The murderous attack by Islamic extremists on Charlie Hebdo in Paris, France, has been taken with a relative sense of detachment here. But some experts claim that Korea is not free from inter-ethnic conflict, considering its growing number of immigrants.
They call for measures to assimilate them into society, while allowing for their diversity to be maintained in harmony with Korean culture and customs.
"Korea has already become a society where foreigners and multicultural families are mixed with Koreans," said Pastor Kim Hae-sung, president of Global Sarang, an NGO that supports immigrants.
"It is natural that problems involving these people take place. But if we only hold them alone accountable for the problems and exclude them, there could be huge resistance, such as protests and even riots," the pastor said.
Kim pointed to the 2005 French riots committed by underprivileged second-generation Arabic immigrants in the suburbs of Paris; and the campus shooting rampage by a Korean-American at Virginia Tech in the United States in 2007.
"The second- or third-generation of immigrant workers in Paris had financial difficulty and received poor education. They rallied to call for jobs, but deaths took place, and it became a race riot," Kim said.
In the Virginia Tech incident, the offender, who immigrated to the U.S. with his family when young, failed to adapt to the new country and many other factors together drove him to the wrong choice, he added.
Kim said many children of multicultural families drop out of school due to poverty, failure to adapt, or other problems.
"They can't get proper jobs without a basic education. Many such children are young now, but if they become older and a community of such children becomes larger, it can result in problems."

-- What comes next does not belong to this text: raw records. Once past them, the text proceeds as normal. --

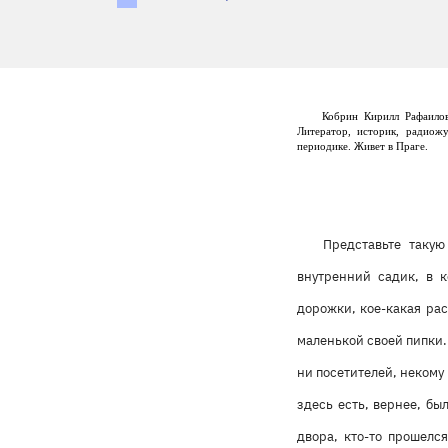
Кобрин Кирилл Рафаилов
Литератор, историк, радиож
периодике. Живет в Праге.
Представьте такую
внутренний садик, в 
дорожки, кое-какая ра
маленькой своей пипки.
ни посетителей, некому
здесь есть, вернее, б
двора, кто-то прошелс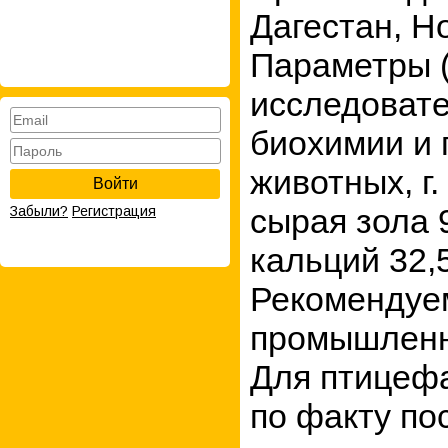
Дагестан, Н
Параметры (
исследовате
биохимии и 
животных, г.
Войти
сырая зола 
Забыли?
Регистрация
кальций 32,
Рекомендуем
промышленно
Для птицефа
по факту по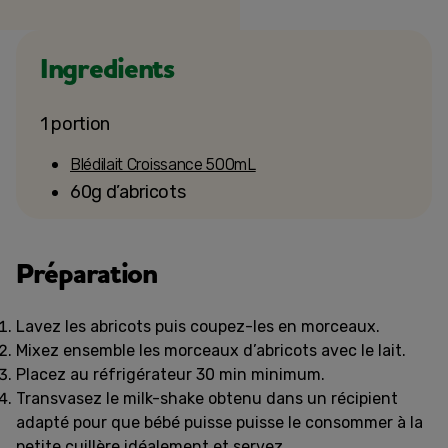
Ingredients
1 portion
Blédilait Croissance 500mL
60g d’abricots
Préparation
Lavez les abricots puis coupez-les en morceaux.
Mixez ensemble les morceaux d’abricots avec le lait.
Placez au réfrigérateur 30 min minimum.
Transvasez le milk-shake obtenu dans un récipient
adapté pour que bébé puisse puisse le consommer à la
petite cuillère idéalement et servez.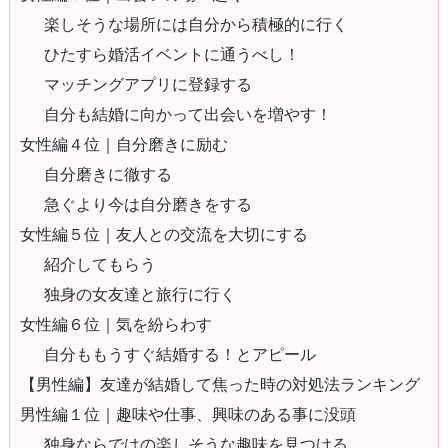
楽しそうな場所には自分から積極的に行く
ひたすら婚活イベントに通うべし！
マッチングアプリに登録する
自分も結婚に向かって出会いを増やす！
女性編４位｜自分磨きに励む
自分磨きに徹する
急ぐより今は自分磨きをする
女性編５位｜友人との交流を大切にする
紹介してもらう
独身の女友達と旅行に行く
女性編６位｜気を紛らわす
自分ももうすぐ結婚する！とアピール
【男性編】友達が結婚して焦った時の対処法ランキング
男性編１位｜趣味や仕事、興味のある事に没頭
独身ならではの楽しそうな趣味を見つける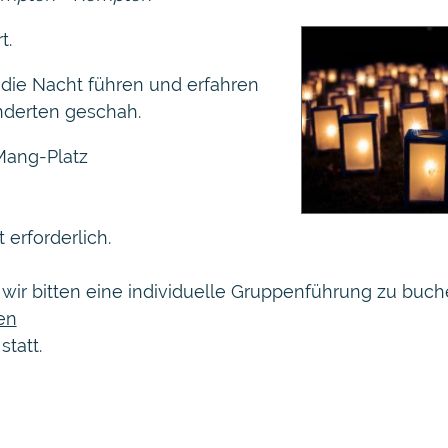
t.
 die Nacht führen und erfahren
nderten geschah.
.Mang-Platz
 erforderlich.
wir bitten eine individuelle Gruppenführung zu buc
en
statt.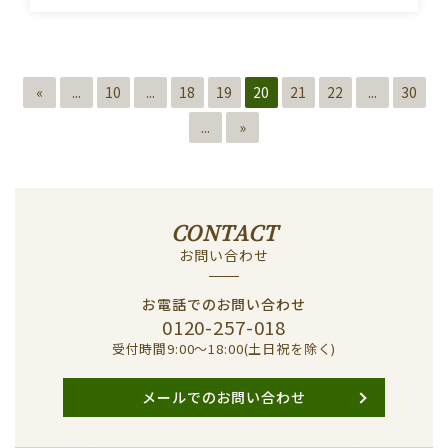
«
...
10
...
18
19
20
21
22
...
30
...
»
CONTACT
お問い合わせ
お電話でのお問い合わせ
0120-257-018
受付時間9:00〜18:00(土日祝を除く)
メールでのお問い合わせ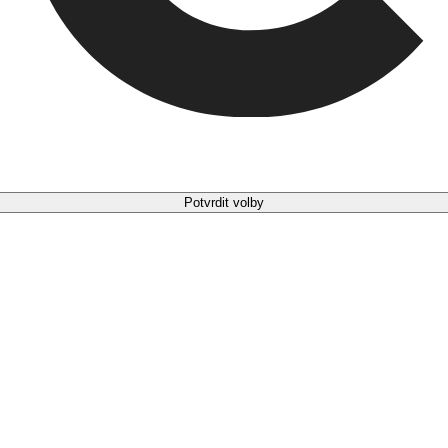
Potvrdit volby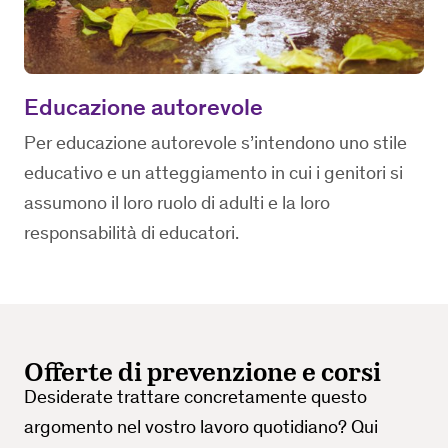
Educazione autorevole
Per educazione autorevole s’intendono uno stile
educativo e un atteggiamento in cui i genitori si
assumono il loro ruolo di adulti e la loro
responsabilità di educatori.
Offerte di prevenzione e corsi
Desiderate trattare concretamente questo
argomento nel vostro lavoro quotidiano? Qui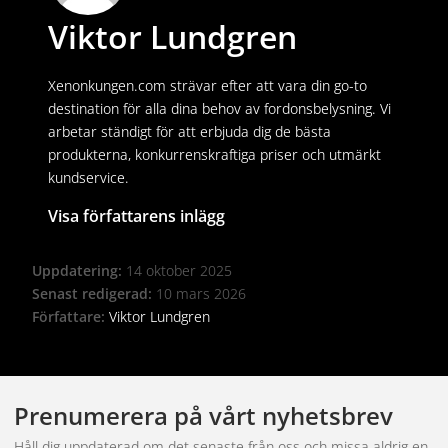
Viktor Lundgren
Xenonkungen.com strävar efter att vara din go-to
destination för alla dina behov av fordonsbelysning. Vi
arbetar ständigt för att erbjuda dig de bästa
produkterna, konkurrenskraftiga priser och utmärkt
kundservice.
Visa författarens inlägg
Uppdatering:
14 oktober 2025
Senast redigerad:
10 mars 2026
Författare:
Viktor Lundgren
Prenumerera på vårt nyhetsbrev
Håll dig uppdaterad om det senaste från oss och missa aldrig en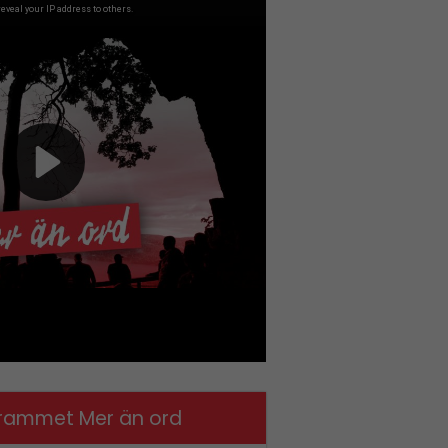
rammet Mer än ord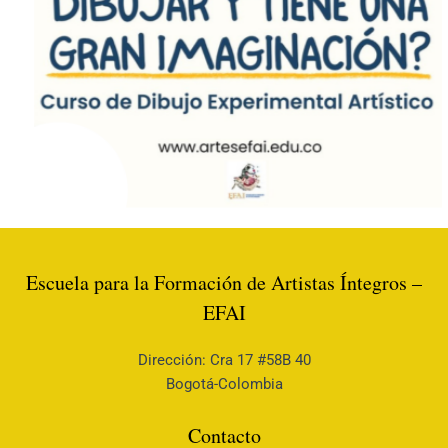
Escuela para la Formación de Artistas Íntegros –
EFAI
Dirección: Cra 17 #58B 40
Bogotá-Colombia
Contacto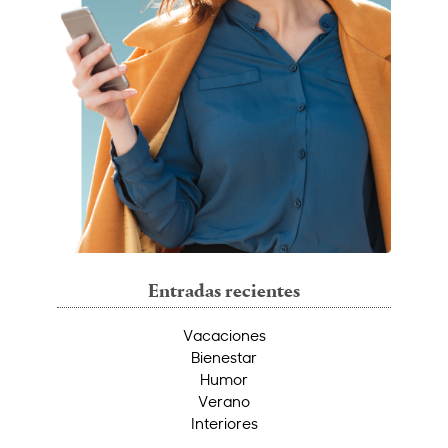
Entradas recientes
Vacaciones
Bienestar
Humor
Verano
Interiores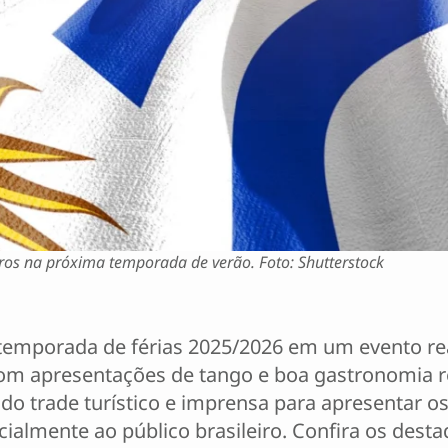
iros na próxima temporada de verão. Foto: Shutterstock
 temporada de férias 2025/2026 em um evento re
. Com apresentações de tango e boa gastronomia r
 do trade turístico e imprensa para apresentar
cialmente ao público brasileiro. Confira os des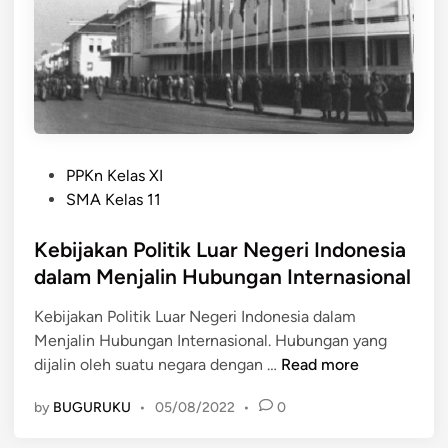
a
a
i
r
a
N
n
e
D
g
u
e
n
r
i
P
i
PPKn Kelas XI
a
o
I
SMA Kelas 11
s
n
t
Kebijakan Politik Luar Negeri Indonesia
d
e
o
dalam Menjalin Hubungan Internasional
d
n
Kebijakan Politik Luar Negeri Indonesia dalam
i
e
Menjalin Hubungan Internasional. Hubungan yang
n
s
K
dijalin oleh suatu negara dengan …
Read more
i
e
a
by
BUGURUKU
•
05/08/2022
•
0
b
S
i
a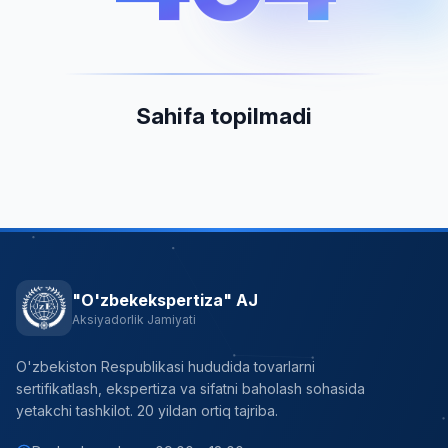
Sahifa topilmadi
"O'zbekekspertiza" AJ
Aksiyadorlik Jamiyati
O'zbekiston Respublikasi hududida tovarlarni
sertifikatlash, ekspertiza va sifatni baholash sohasida
yetakchi tashkilot. 20 yildan ortiq tajriba.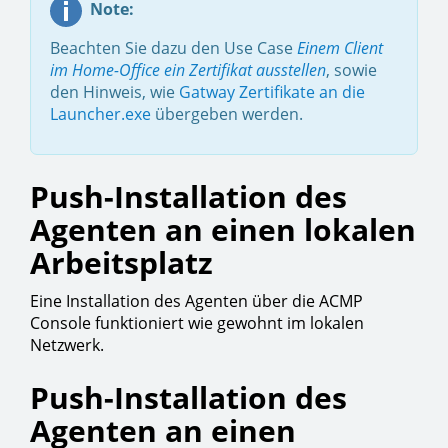
Note:
Beachten Sie dazu den Use Case
Einem Client
im Home-Office ein Zertifikat ausstellen
, sowie
den Hinweis, wie
Gatway Zertifikate an die
Launcher.exe
übergeben werden.
Push-Installation des
Agenten an einen lokalen
Arbeitsplatz
Eine Installation des Agenten über die ACMP
Console funktioniert wie gewohnt im lokalen
Netzwerk.
Push-Installation des
Agenten an einen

To prevent such potential conflicts, Kim said Koreans should regard people from different ethnicities and cultures as partners in society.

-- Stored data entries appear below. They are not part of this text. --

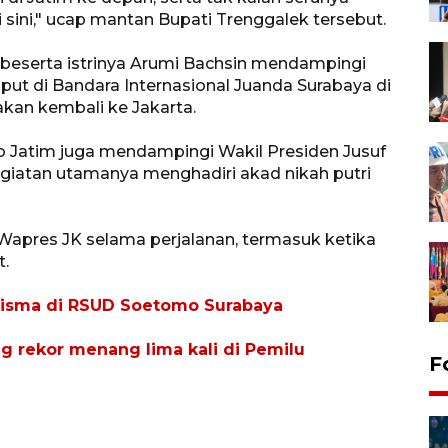
sini," ucap mantan Bupati Trenggalek tersebut.
 beserta istrinya Arumi Bachsin mendampingi
t di Bandara Internasional Juanda Surabaya di
kan kembali ke Jakarta.
b Jatim juga mendampingi Wakil Presiden Jusuf
egiatan utamanya menghadiri akad nikah putri
Wapres JK selama perjalanan, termasuk ketika
t.
 Risma di RSUD Soetomo Surabaya
g rekor menang lima kali di Pemilu
F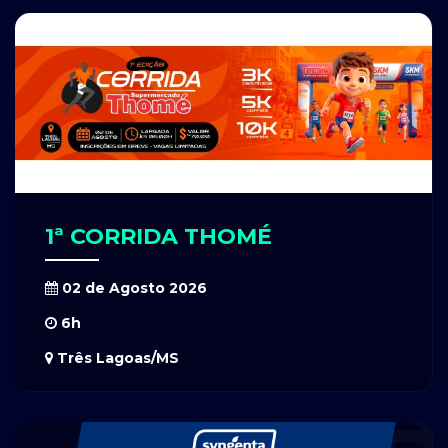
1ª CORRIDA THOMÉ
02 de Agosto 2026
6h
Três Lagoas/MS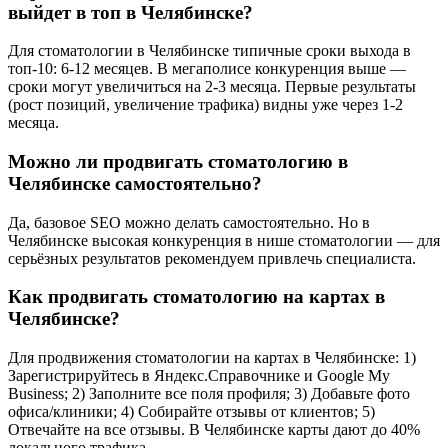
выйдет в топ в Челябинске?
Для стоматологии в Челябинске типичные сроки выхода в
топ-10: 6-12 месяцев. В мегаполисе конкуренция выше —
сроки могут увеличиться на 2-3 месяца. Первые результаты
(рост позиций, увеличение трафика) видны уже через 1-2
месяца.
Можно ли продвигать стоматологию в
Челябинске самостоятельно?
Да, базовое SEO можно делать самостоятельно. Но в
Челябинске высокая конкуренция в нише стоматологии — для
серьёзных результатов рекомендуем привлечь специалиста.
Как продвигать стоматологию на картах в
Челябинске?
Для продвижения стоматологии на картах в Челябинске: 1)
Зарегистрируйтесь в Яндекс.Справочнике и Google My
Business; 2) Заполните все поля профиля; 3) Добавьте фото
офиса/клиники; 4) Собирайте отзывы от клиентов; 5)
Отвечайте на все отзывы. В Челябинске карты дают до 40%
локального трафика.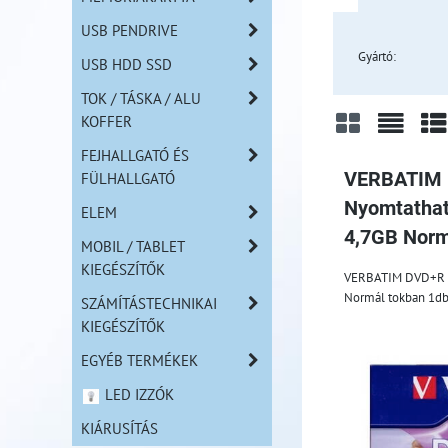
USB PENDRIVE
Gyártó:
USB HDD SSD
TOK / TÁSKA / ALU
KOFFER
FEJHALLGATÓ ÉS
Rács
Lista
Tá
FÜLHALLGATÓ
VERBATIM
Nyomtatha
ELEM
4,7GB Norm
MOBIL / TABLET
KIEGÉSZÍTŐK
VERBATIM DVD+R 
Normál tokban 1d
SZÁMÍTÁSTECHNIKAI
KIEGÉSZÍTŐK
EGYÉB TERMÉKEK
LED IZZÓK
KIÁRUSÍTÁS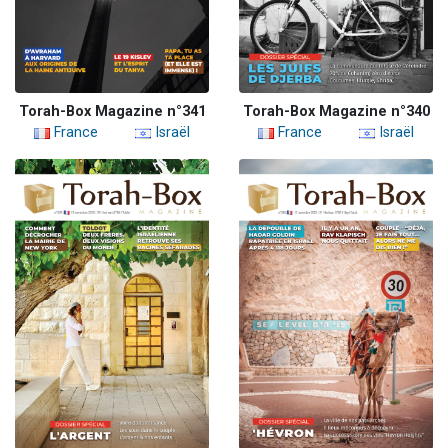
Torah-Box Magazine n°341
Torah-Box Magazine n°340
France
Israël
France
Israël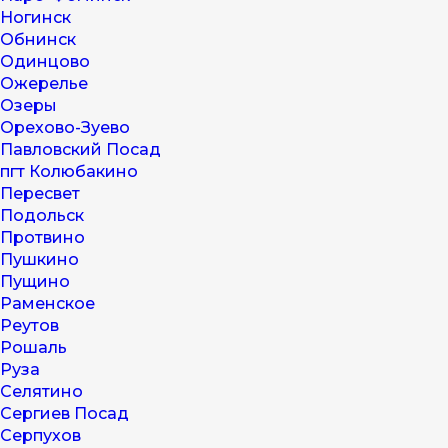
Ногинск
Обнинск
Одинцово
Ожерелье
Озеры
Орехово-Зуево
Павловский Посад
пгт Колюбакино
Пересвет
Подольск
Протвино
Пушкино
Пущино
Раменское
Реутов
Рошаль
Руза
Селятино
Сергиев Посад
Серпухов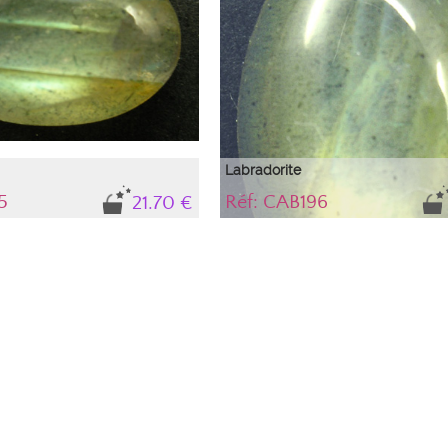
Labradorite
5
Réf: CAB196
21.70 €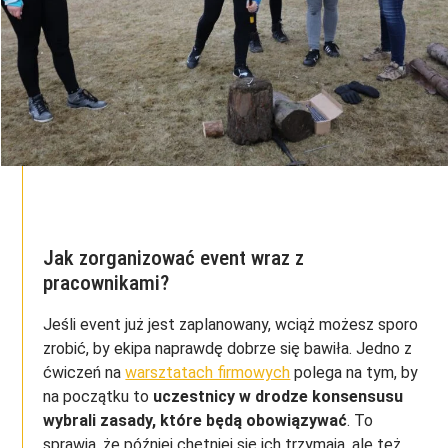
Jak zorganizować event wraz z
pracownikami?
Jeśli event już jest zaplanowany, wciąż możesz sporo
zrobić, by ekipa naprawdę dobrze się bawiła. Jedno z
ćwiczeń na
warsztatach firmowych
polega na tym, by
na początku to
uczestnicy w drodze konsensusu
wybrali zasady, które będą obowiązywać
. To
sprawia, że później chętniej się ich trzymają, ale też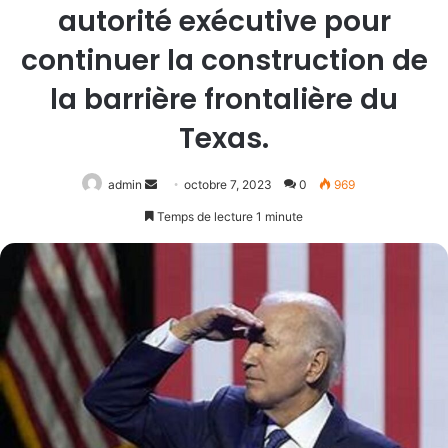
autorité exécutive pour
continuer la construction de
la barrière frontalière du
Texas.
Envoyer
admin
octobre 7, 2023
0
969
un
Temps de lecture 1 minute
courriel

"If Koreans don't want to live together with them, it will make such people feel alienated and band together themselves, and this could become a factor of conflict."
Seoul National University professor Mo Kyung-hwan said that government policy for multiculturalism should focus on changing public recognition.

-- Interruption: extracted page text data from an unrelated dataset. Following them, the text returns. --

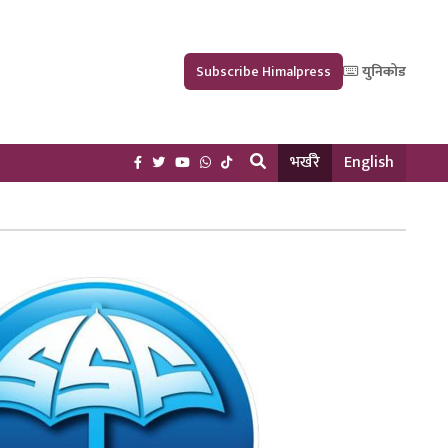
Subscribe Himalpress
युनिकोड
भर्खरै
English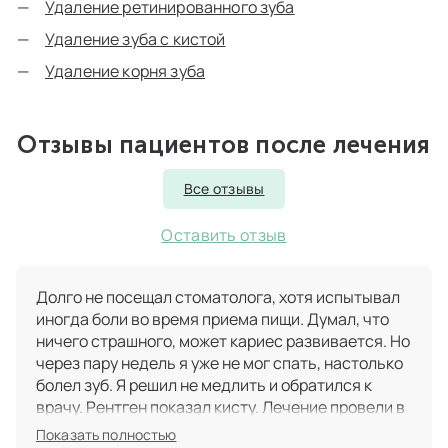
Удаление ретинированного зуба
Удаление зуба с кистой
Удаление корня зуба
Отзывы пациентов после лечения
Все отзывы
Оставить отзыв
Долго не посещал стоматолога, хотя испытывал
иногда боли во время приема пищи. Думал, что
ничего страшного, может кариес развивается. Но
через пару недель я уже не мог спать, настолько
болел зуб. Я решил не медлить и обратился к
врачу. Рентген показал кисту. Лечение провели в
этот же день. Спасибо за быстрое, качественное
Показать полностью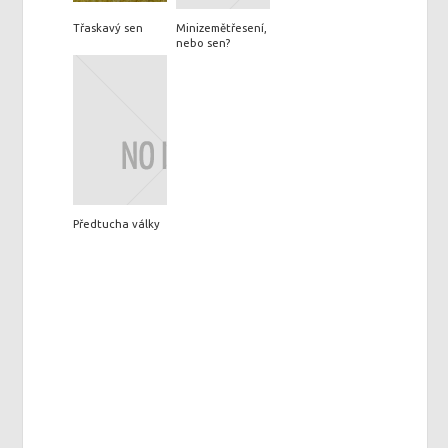
Třaskavý sen
Minizemětřesení,
nebo sen?
Předtucha války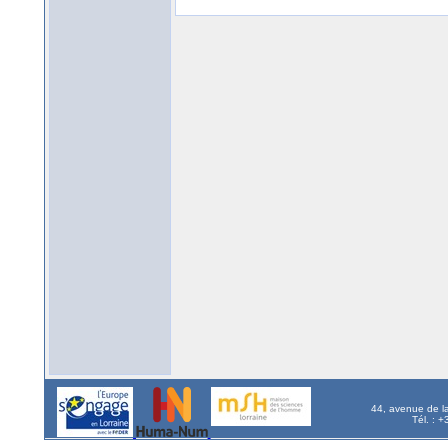
44, avenue de l
Tél. : 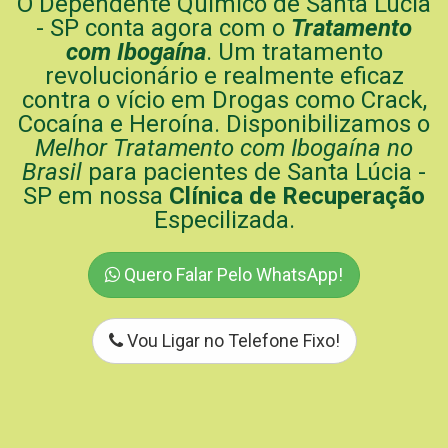
O Dependente Químico de Santa Lúcia
- SP conta agora com o
Tratamento
com Ibogaína
. Um tratamento
revolucionário e realmente eficaz
contra o vício em Drogas como Crack,
Cocaína e Heroína. Disponibilizamos o
Melhor Tratamento com Ibogaína no
Brasil
para pacientes de Santa Lúcia -
SP em nossa
Clínica de Recuperação
Especilizada.
Quero Falar Pelo WhatsApp!
Vou Ligar no Telefone Fixo!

"It needs to help people have qualifications as global citizens — to recognize, accept and understand various cultures."
The Charlie Hebdo incident triggered dozens of websites to press their case against migrant workers, immigrant spouses and foreigners.
A similar pattern is followed when foreigners commit crimes here, such as the recent "torso murder" case where an ethnic Korean-Chinese killed a woman and cut her body into pieces.